Taking religion to the battlefield

By Julia Simpkins, U.S. Army Chaplain Center and SchoolSeptember 1, 2011

FORT JACKSON, S.C. -- At the U.S. Army Chaplain Center and School, next to the director for the Center for Spiritual Leadership resides Chaplain (Col.) Dan Ames, the director of the Center for World Religions.

The center, birthed in 2008 under the direction of the chief of chaplains, offers the Chaplain Corps resources for learning cultural norms and behaviors based on regional religious practices and beliefs. They use that information to support military operations by providing analysis and understanding at a basic level in order to help U.S. forces avoid potentially disastrous misunderstandings between American Soldiers and religious adherents worldwide.

"We educate, equip and encourage Unit Military Teams to advise their commanders on how religion impacts military operations," Ames said. "Helping UMTs learn how to do this type of religious advisement is becoming increasingly important. In fact, the CWR was asked to train the entire Army Chaplaincy in the subject, 'Religious Advisement in Full Spectrum Operations,' as one of the two mandatory training sessions at this year's Chaplain Annual Sustainment Training."

Ames' staff provides instruction and education at all levels of the Chaplain Corps, he said, as well as supporting requests for information from overseas and in training environments.

The staff members come into their roles with experience. In addition to Ames' own experience organizing meetings with Iraqi religious and political leaders during his Iraq deployment, the center's deputy director led a strategic religious advisement mission during his own Iraq deployment.

Chaplain (Lt. Col.) Ira Houck, the center's deputy director, suggested the center's mission is best explained by the Army's new chief of chaplains, Chaplain (Maj. Gen.) Donald Rutherford, who said, "We will provide our commanders with sound advice on the impact of religion on our operations."

"Chaplain Rutherford pointed to two distinct chaplaincy capabilities that reemerge from traditional chaplain tasks and capabilities of providing commanders with relevant analysis of religion's impact.
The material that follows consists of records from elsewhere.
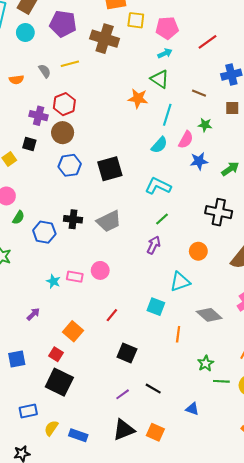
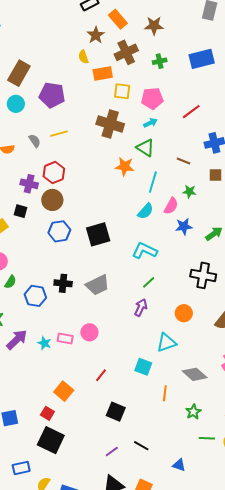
brown cross: (105, 39) -> (110, 124), moved
purple arrow: (33, 314) -> (17, 340), moved, size x1.6
green star: (206, 363) -> (193, 412), moved

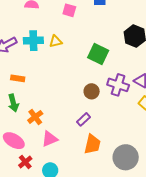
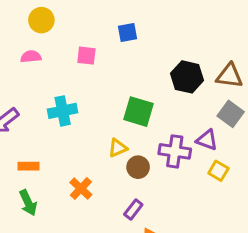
cyan cross: (33, 41) -> (63, 111), moved
yellow triangle: (56, 41) -> (118, 148), moved
orange cross: (35, 117) -> (81, 189), moved

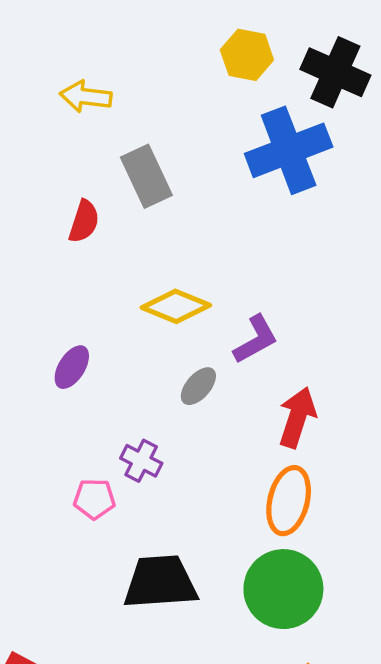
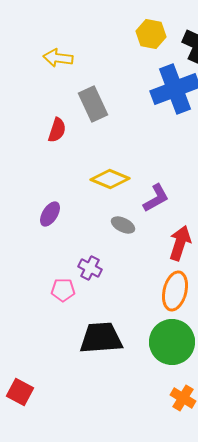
gray ellipse: (198, 386) -> (123, 225), turned 75

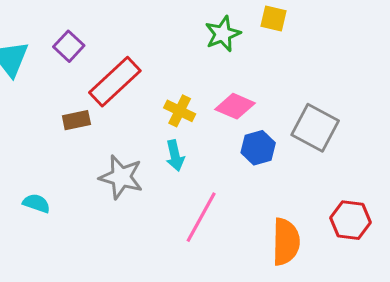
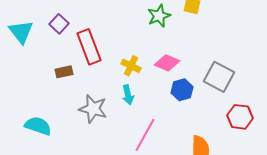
red rectangle: (115, 82) -> (89, 47), turned -68
cyan semicircle: (36, 203) -> (38, 126), size x1.5
red hexagon: (350, 220) -> (240, 117), moved

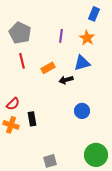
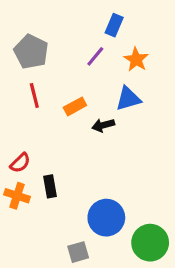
blue rectangle: (94, 14) -> (114, 25), moved
purple line: (61, 36) -> (95, 56), turned 32
blue circle: (82, 111) -> (106, 218), moved, size x1.5

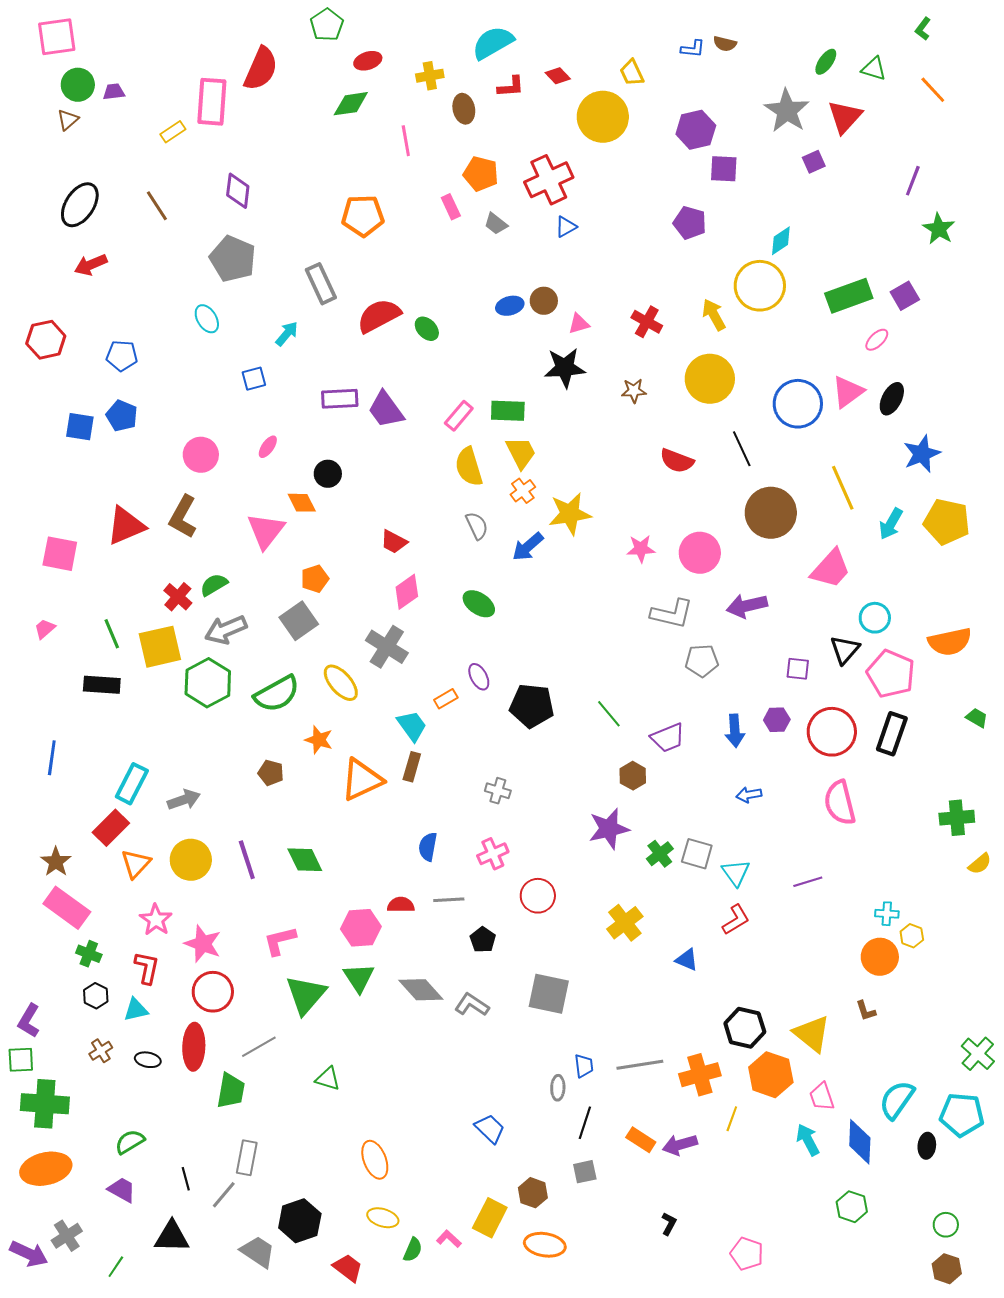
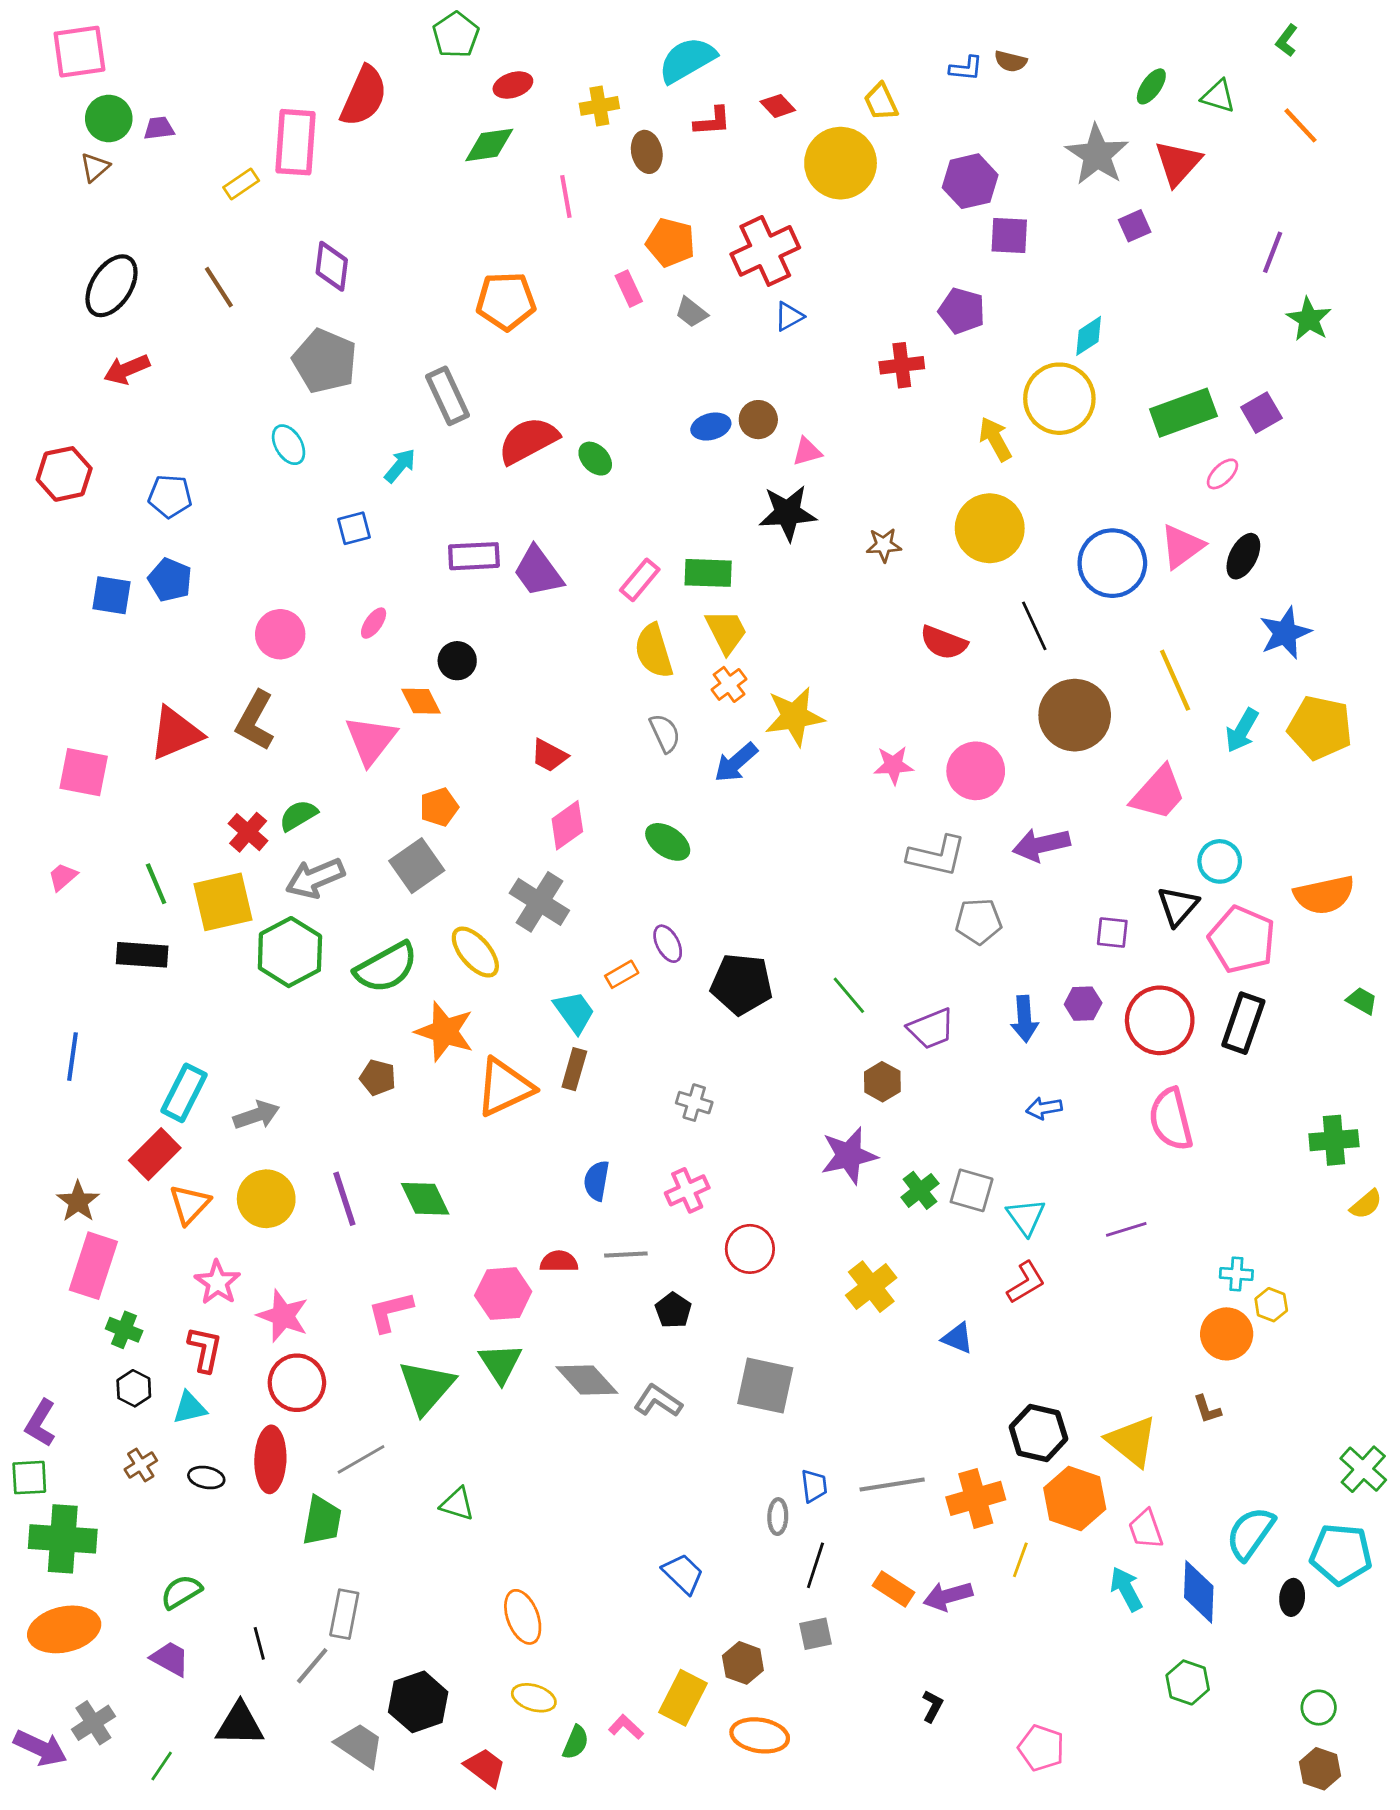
red cross: (647, 322) -> (902, 365), moved, turned -36
orange star: (319, 740) -> (445, 1031), size x1.5
pink rectangle: (67, 908) -> (93, 1266), turned 72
The first task of the Unit Ministry Team is to advise the command on the religious and spiritual needs of our own Soldiers and family members.

"The second task -- the one CWR has been directed to focus on -- is to expand the advisory capabilities of the Army Chaplaincy by understanding how the religious factors of indigenous people in the operational environment affect military operations. This is called religious advisement," Houck said.

Those two tasks, Houck said, are based on the principles every member of the chaplain corps adheres to: nurturing the living, caring for the wounded and honoring the fallen.

"Army chaplains and chaplain assistants must now think and act in more integrative ways that cut across traditional boundaries -- such as between official and unofficial religious actors -- and in diverse missions such as assisting with diplomatic relationships and advising other national leaders regarding their military chaplaincies," he said.

"With command guidance, UMTs are capable of promoting greater coordination among the myriad of influential leaders in a given conflict situation."